Significance and Claims
The paper claims that these results provide a sharp, falsifiable constraint on microscopic theories of the pseudogap:

1. Exclusion of Purely Classical Theories: The observation of finite SSR negativity (requiring non-zero off-diagonal coherence $\rho_{8,9}$ and a singlet-to-triplet ratio $>1$) disfavors theories of the pseudogap based entirely on classical spin fluctuations. A purely classical thermal mixture of singlet and triplet states cannot exceed the entanglement threshold.
2. Requirement for Quantum Singlet Structure: Any viable microscopic model for the pseudogap must develop nearest-neighbor spin-singlet entanglement at the onset of the regime. This supports theories involving quantum superpositions, such as Anderson's resonating valence bond (RVB) state, though the specific "resonating" character cannot be distinguished from a static singlet structure using the measured static density matrix.
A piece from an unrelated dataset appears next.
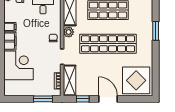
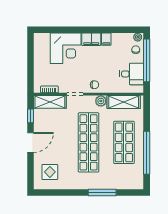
window: (156, 31) -> (102, 193), width x1.44
display table: (136, 80) -> (50, 172), width x0.54, depth x0.54
window: (43, 99) -> (30, 74), removed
3. Microscopic Explanation for Quantum Fisher Information: The findings offer a microscopic explanation for the previously observed increase in Quantum Fisher Information in cuprate pseudogap regimes, linking it directly to the emergence of nearest-neighbor spin-singlet entanglement.
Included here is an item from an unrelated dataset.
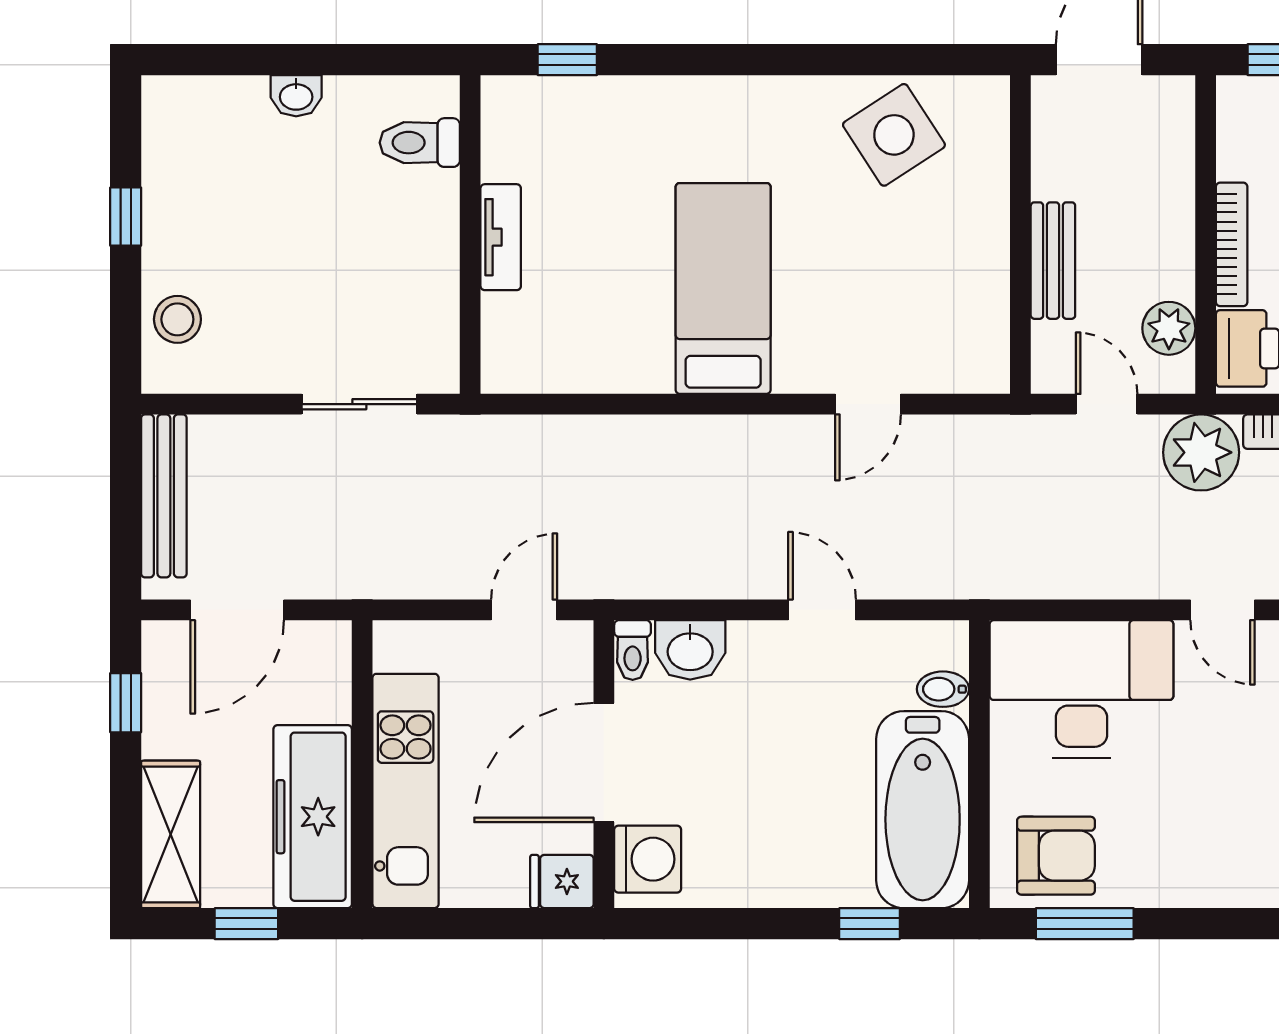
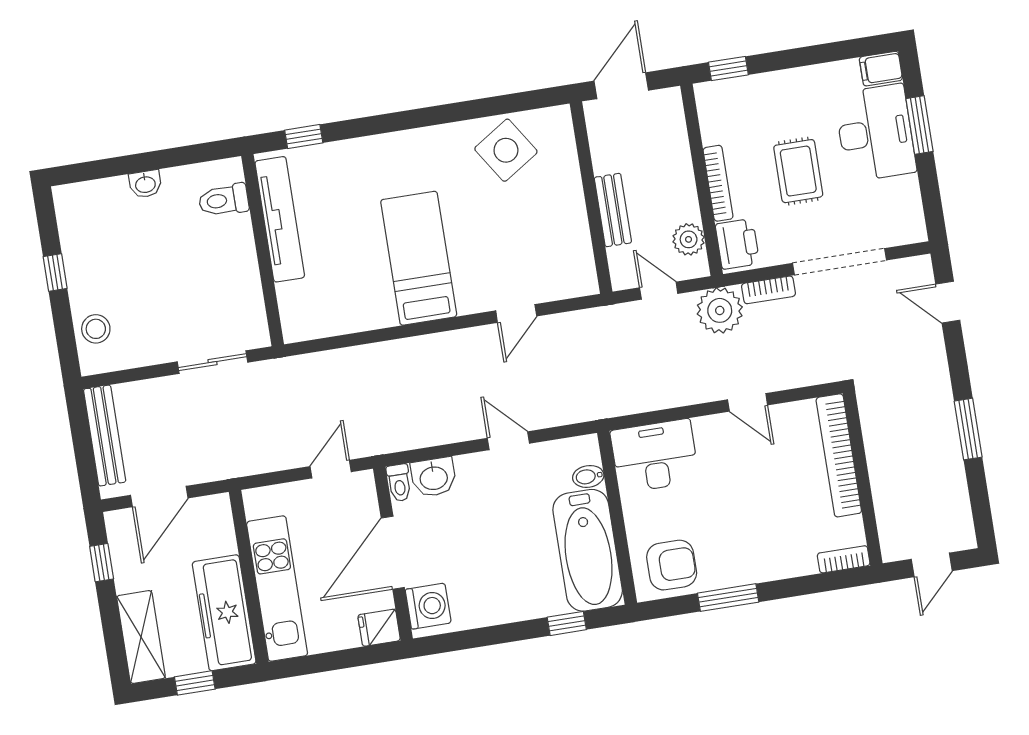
tv unit: (501, 237) -> (280, 219), width x1.92, depth x1.29
desk: (1082, 689) -> (655, 456), width x0.73, depth x0.77
window: (1085, 924) -> (728, 598), moved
4. Operational Accessibility: The work demonstrates that SSR-constrained entanglement is a robust, measurable quantity in quantum simulators that distinguishes quantum from classical correlations in finite-temperature Fermi systems, providing a new tool to test candidate models for high-temperature superconductivity.

The authors modestly note that while their results rule out purely classical fluctuation theories, they do not exclude additional entanglement mechanisms (e.g., from quantum criticality or superconducting fluctuations) that might emerge at lower temperatures or longer ranges, which remain subjects for future investigation.